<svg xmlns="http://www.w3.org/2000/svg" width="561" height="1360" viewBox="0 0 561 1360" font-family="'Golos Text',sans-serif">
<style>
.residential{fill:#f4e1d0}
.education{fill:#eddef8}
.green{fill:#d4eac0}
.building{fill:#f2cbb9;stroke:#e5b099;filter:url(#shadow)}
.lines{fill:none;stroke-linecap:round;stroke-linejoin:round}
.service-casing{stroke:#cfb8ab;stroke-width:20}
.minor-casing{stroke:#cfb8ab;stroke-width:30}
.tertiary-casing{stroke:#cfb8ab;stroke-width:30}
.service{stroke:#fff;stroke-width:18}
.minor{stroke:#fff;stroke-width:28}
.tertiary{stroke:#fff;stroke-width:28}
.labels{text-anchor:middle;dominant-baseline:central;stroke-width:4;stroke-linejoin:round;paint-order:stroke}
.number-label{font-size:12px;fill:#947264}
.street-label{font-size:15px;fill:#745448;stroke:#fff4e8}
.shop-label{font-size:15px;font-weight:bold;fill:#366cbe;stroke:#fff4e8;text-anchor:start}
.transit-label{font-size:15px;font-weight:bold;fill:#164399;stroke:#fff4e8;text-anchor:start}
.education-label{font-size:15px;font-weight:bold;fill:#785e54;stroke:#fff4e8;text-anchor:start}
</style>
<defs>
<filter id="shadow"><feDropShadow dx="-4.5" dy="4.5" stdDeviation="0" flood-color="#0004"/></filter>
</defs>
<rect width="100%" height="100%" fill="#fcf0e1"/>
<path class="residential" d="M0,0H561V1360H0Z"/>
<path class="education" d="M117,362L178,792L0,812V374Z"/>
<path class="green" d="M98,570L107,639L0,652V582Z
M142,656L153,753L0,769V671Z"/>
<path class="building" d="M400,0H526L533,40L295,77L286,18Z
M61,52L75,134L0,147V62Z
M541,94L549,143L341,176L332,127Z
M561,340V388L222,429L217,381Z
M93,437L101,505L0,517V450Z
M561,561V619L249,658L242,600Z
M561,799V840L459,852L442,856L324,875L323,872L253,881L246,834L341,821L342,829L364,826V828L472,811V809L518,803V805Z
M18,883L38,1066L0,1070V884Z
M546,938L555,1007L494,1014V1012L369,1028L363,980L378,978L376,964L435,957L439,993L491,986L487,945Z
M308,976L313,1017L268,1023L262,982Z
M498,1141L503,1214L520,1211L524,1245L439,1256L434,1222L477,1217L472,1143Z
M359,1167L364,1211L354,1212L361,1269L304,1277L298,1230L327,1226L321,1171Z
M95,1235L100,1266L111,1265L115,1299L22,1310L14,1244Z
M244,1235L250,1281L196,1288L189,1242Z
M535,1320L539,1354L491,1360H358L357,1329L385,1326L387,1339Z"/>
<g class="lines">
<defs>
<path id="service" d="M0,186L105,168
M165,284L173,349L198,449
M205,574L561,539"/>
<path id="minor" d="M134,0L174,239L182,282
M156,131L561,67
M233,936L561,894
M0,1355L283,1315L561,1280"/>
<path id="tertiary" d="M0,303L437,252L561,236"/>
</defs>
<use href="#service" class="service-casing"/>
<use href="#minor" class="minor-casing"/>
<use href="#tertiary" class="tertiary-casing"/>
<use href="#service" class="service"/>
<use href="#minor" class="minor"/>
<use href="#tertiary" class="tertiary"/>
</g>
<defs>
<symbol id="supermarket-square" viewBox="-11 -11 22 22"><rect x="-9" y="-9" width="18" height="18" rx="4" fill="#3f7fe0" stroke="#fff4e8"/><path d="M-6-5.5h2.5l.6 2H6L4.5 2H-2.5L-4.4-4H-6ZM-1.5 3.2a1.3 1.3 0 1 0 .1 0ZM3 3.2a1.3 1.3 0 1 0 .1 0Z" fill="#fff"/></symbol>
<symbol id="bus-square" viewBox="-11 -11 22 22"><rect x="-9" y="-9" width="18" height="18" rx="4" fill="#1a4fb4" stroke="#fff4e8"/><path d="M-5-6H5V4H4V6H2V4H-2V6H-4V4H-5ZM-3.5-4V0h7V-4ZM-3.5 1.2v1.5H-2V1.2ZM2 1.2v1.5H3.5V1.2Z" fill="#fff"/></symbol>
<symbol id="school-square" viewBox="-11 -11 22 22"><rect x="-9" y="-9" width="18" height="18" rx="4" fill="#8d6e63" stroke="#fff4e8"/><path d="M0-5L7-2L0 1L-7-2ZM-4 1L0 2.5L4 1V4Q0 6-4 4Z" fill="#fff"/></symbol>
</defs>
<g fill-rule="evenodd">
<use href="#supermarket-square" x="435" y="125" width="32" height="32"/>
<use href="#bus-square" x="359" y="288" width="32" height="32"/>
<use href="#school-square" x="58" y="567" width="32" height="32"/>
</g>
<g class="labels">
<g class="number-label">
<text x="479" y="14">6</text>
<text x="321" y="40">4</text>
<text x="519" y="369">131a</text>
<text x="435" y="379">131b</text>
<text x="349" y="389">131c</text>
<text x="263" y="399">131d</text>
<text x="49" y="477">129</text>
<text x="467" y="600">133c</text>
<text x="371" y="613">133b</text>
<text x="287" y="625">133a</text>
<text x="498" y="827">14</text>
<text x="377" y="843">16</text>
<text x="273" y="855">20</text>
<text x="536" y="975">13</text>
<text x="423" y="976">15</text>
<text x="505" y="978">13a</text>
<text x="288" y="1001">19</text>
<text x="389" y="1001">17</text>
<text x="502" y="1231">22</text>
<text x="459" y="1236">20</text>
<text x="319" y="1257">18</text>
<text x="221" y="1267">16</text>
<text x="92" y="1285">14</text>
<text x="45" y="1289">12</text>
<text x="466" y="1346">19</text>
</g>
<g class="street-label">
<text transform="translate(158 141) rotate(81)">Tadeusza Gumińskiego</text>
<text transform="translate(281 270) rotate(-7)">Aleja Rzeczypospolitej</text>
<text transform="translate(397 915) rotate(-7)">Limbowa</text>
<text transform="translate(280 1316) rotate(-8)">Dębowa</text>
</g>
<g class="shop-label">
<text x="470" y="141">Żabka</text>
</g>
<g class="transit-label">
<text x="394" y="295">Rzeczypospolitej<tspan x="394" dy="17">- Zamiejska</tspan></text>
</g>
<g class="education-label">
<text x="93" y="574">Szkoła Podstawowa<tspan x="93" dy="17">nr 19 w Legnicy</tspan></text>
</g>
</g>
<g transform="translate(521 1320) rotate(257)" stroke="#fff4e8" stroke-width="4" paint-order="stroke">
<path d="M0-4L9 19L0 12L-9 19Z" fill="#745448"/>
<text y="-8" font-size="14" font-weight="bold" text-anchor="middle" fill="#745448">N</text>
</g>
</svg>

########

→ WHAT THE TASK REQUIRES:
Go through the material above, and wherever a line contains the string "shadow", return it.

→ ANSWER TO THE PROBLEM:
.building{fill:#f2cbb9;stroke:#e5b099;filter:url(#shadow)}
<filter id="shadow"><feDropShadow dx="-4.5" dy="4.5" stdDeviation="0" flood-color="#0004"/></filter>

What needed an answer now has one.